In another manipulative twist on the same situation, Bob might deny that he had ever agreed to go with Mary to her sister’s house. Or he might try to blame Mary by accusing her of dragging him away from his work or his rare moments of free time, saying, “We always do what YOU want to do.”

In these situations, Mary can’t make an accurate reading of the situation or come up with a workable solution because their reality is skewed by Bob’s actions.

There are many forms of emotional manipulation, from subtle “white lies” to blatant falsehoods, from taking advantage of someone’s weakness to taking advantage of their kindness. Manipulators blame, patronize, pout, sulk, brag, bully, guilt-trip, play the victim and draw attention to themselves. They play on others’ emotions, always putting themselves in the best light.

The best defense against emotional manipulation in a relationship is to establish strong communication and make a commitment to the truth. Being truthful doesn’t mean being hurtful. It means speaking honestly, from the heart, accepting one’s own feelings, respecting the other person and working together toward a win-win solution.

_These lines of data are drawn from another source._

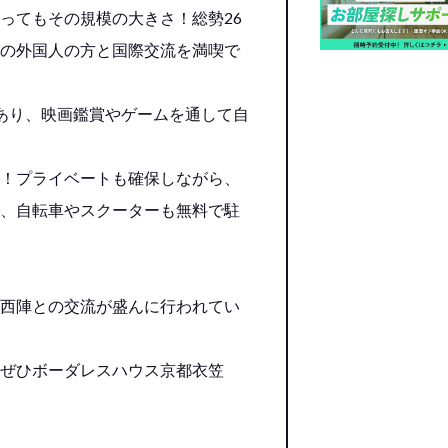
ってもその規模の大きさ！総勢26
の外国人の方と国際交流を満喫で
あり、映画鑑賞やゲームを通して自
！プライベートも確保しながら、
、自転車やスクーターも無料で駐
西陣との交流が盛んに行われてい
ぜひボーダレスハウス京都衣笠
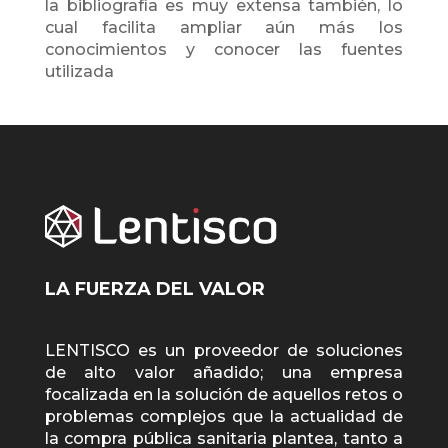
la bibliografía es muy extensa también, lo
cual facilita ampliar aún más los
conocimientos y conocer las fuentes
utilizada
Copia de Lentisco_IVD_2022
Des
LA FUERZA DEL VALOR
LENTISCO es un proveedor de soluciones
de alto valor añadido; una empresa
focalizada en la solución de aquellos retos o
problemas complejos que la actualidad de
la compra pública sanitaria plantea, tanto a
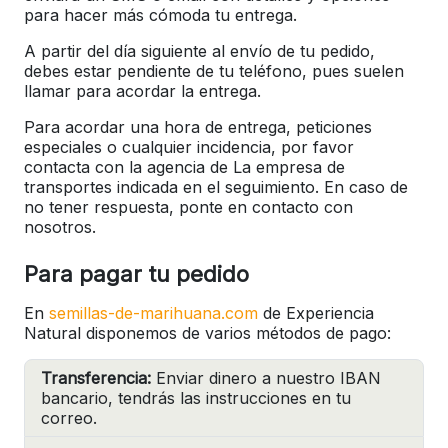
para hacer más cómoda tu entrega.
A partir del día siguiente al envío de tu pedido,
debes estar pendiente de tu teléfono, pues suelen
llamar para acordar la entrega.
Para acordar una hora de entrega, peticiones
especiales o cualquier incidencia, por favor
contacta con la agencia de La empresa de
transportes indicada en el seguimiento. En caso de
no tener respuesta, ponte en contacto con
nosotros.
Para pagar tu pedido
En
semillas-de-marihuana.com
de Experiencia
Natural disponemos de varios métodos de pago:
Transferencia:
Enviar dinero a nuestro IBAN
bancario, tendrás las instrucciones en tu
correo.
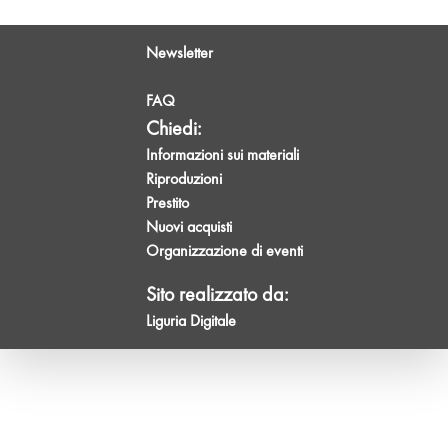
Newsletter
FAQ
Chiedi:
Informazioni sui materiali
Riproduzioni
Prestito
Nuovi acquisti
Organizzazione di eventi
Sito realizzato da:
Liguria Digitale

In our example, Bob and Mary could have made some alternate plans that would serve both of them. Perhaps they could visit Mary’s sister together for a while, then Bob could leave Mary with her sister while he visits a friend or takes care of some errands. Or they could have agreed to shorten the visit in order to make time to do something together they both enjoy. To preserve harmony in their relationship, Mary could have visited her sister alone. There are numerous options in just about any situation if both partners are honest about their feelings and willing to compromise some of the time.

Developing strong communication and helping partners break patterns of manipulation are skills that can be enhanced through relationship counseling.